Causes of Plantar Fasciitis

Causes of Plantar Fasciitis

Plantar fasciitis is a medical condition which is one of the most common causes of heel pain. This condition causes pain and inflammation of a thick band of tissue called the plantar fascia. The tissue runs across the bottom of your foot and its major function is to connect the heel bone to the toes.

This disorder is also known as plantar fasciosis or jogger’s heel. The pain in the heel and the bottom of the foot makes the person suffering from this disorder require support and comfortable insoles while walking.

The exact cause of plantar fasciitis is yet to be discovered. The people involved with research have come up with certain conclusions regarding the causes of this painful disorder; however, precise causes are yet to be found. Researchers have included long periods of standing, too much exercise, obesity and lack of exercise as risk factors for this disorder.

It’s most common in runners, those wearing shoes with minimum support and obese people who put too much pressure on their legs. The condition has found to cause the most severe pain while taking the first steps after sleeping or any prolonged rest.

Plantar fasciitis appears with significant symptoms which are easy to determine. You can figure out if you are suffering from this medical condition by keeping these in mind.

Symptoms of Plantar Fasciitis

  • The classic symptom of plantar fasciitis is severe pain in the heels. The pain is worst with the first steps in the morning and gradually decreases with the next few steps, although it worsens again as the day progresses
  • The pain is most severe while climbing stairs or standing just on your toes. Basically, any activity that causes your plantar fascia tissue to stretch will maximize the pain
  • You will feel comfortable while standing for long periods. The pain will start as a simple twitch then slowly intensify as you continue to stand
  • It will be painful to begin your workout routine. The pain might decrease or completely go away as you continue to exercise, but it will start getting worse again once your body starts to cool down

These symptoms are present in other diseases, too, which might cause mistaking the disorder for others such as arthritis or tarsal tunnel syndrome (a nerve-related problem).

Causes of Plantar Fasciitis

The specific causes of plantar fasciitis are yet to be understood. This disorder is characterized by micro-tears, the breakdown of collagen and scarring. The diagnosis of this disorder is mainly based on its signs and symptoms, although an ultrasound is also performed to be sure.

Researchers have discovered that between 4% to 7% people experience heel pain at any given time, amongst which 80% of the cases are due to plantar fasciitis. The problem is seen to be more common with age, but there isn’t any precise information regarding which age group or gender is most likely to be affected.

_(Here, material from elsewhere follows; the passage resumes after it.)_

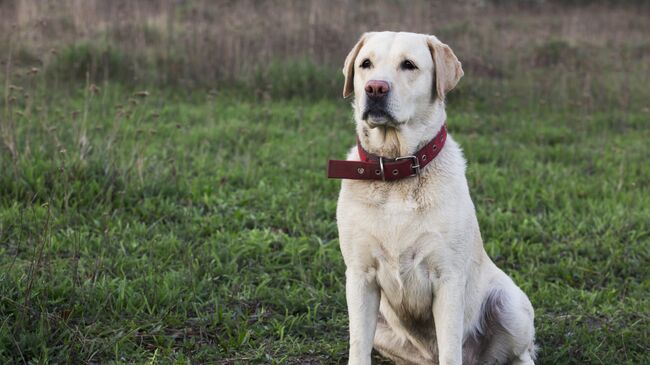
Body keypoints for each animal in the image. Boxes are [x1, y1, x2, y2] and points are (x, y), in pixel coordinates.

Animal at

Normally, your plantar fascia, the thick tissue between your heel and toes, works as a supporting mechanism and shock-absorbing bowstring in your foot. When this tension becomes too great on your foot, the muscle tissue might tear under the strain.

The repeated stress on your plantar fascia makes it weak and might cause repeated tears. These tears occur when there is too much strain on the tissue, or, in other words, when the plantar fasciitis is made to stretch too much. As a result, the plantar fascia can swell, become weak and cause pain while you’re walking or simply standing for too long.

Although causes of this disorder are yet to be discovered, the conditions or risk factors that may lead to plantar fasciitis have been identified as he following:

  • Biomechanical factors. The way your feet work also affects the chances of plantar fasciitis. These include flat feet, tight calf muscles, tight tendons at the back of the heel (also known as Achilles tendons), abnormal inward twisting or rolling of the foot (pronation)
  • Repetitive activities such as standing or walking for a long period of time causes strain on the fascia
  • Standing on irregular surfaces or wearing shoes with no support also stretches the ligament and can lead to tears
  • Sports and exercise that puts pressure on heels such as running, ballet dancing etc could contribute to an earlier onset of plantar fasciitis
  • Obesity might also lead to this disorder, as your heels will have to support too much weight. It will be especially hard on your plantar fascia
  • Ageing is another factor that might lead to this condition. It is found to be common among those in the age group 40-60
  • In rare cases, injuries could also prove catalyst for the cause of this defect


If you have been experiencing intense pain in your heels, do not hesitate to consult a doctor even though plantar fasciitis has been known to go away on its own if taken proper care of. An adequate amount of rest and minimizing the strain on your foot should be enough to heal this condition in its initial stages.

If it’s not healed on its own, you should consult a specialist and you might need to resort to various sorts of specialized treatments such as physiotherapy or exercises dedicated to its cure.

Not having your plantar fasciitis looked after might cause further damage to your feet, knees, hips and back. Causing plantar fasciitis might even be inevitable considering your job description, the sports you enjoy and various other factors; however, precautions must be taken to avoid it.

Not knowing any certain cause for this disorder is frustrating but with our current knowledge we can treat and alleviate the pain it causes.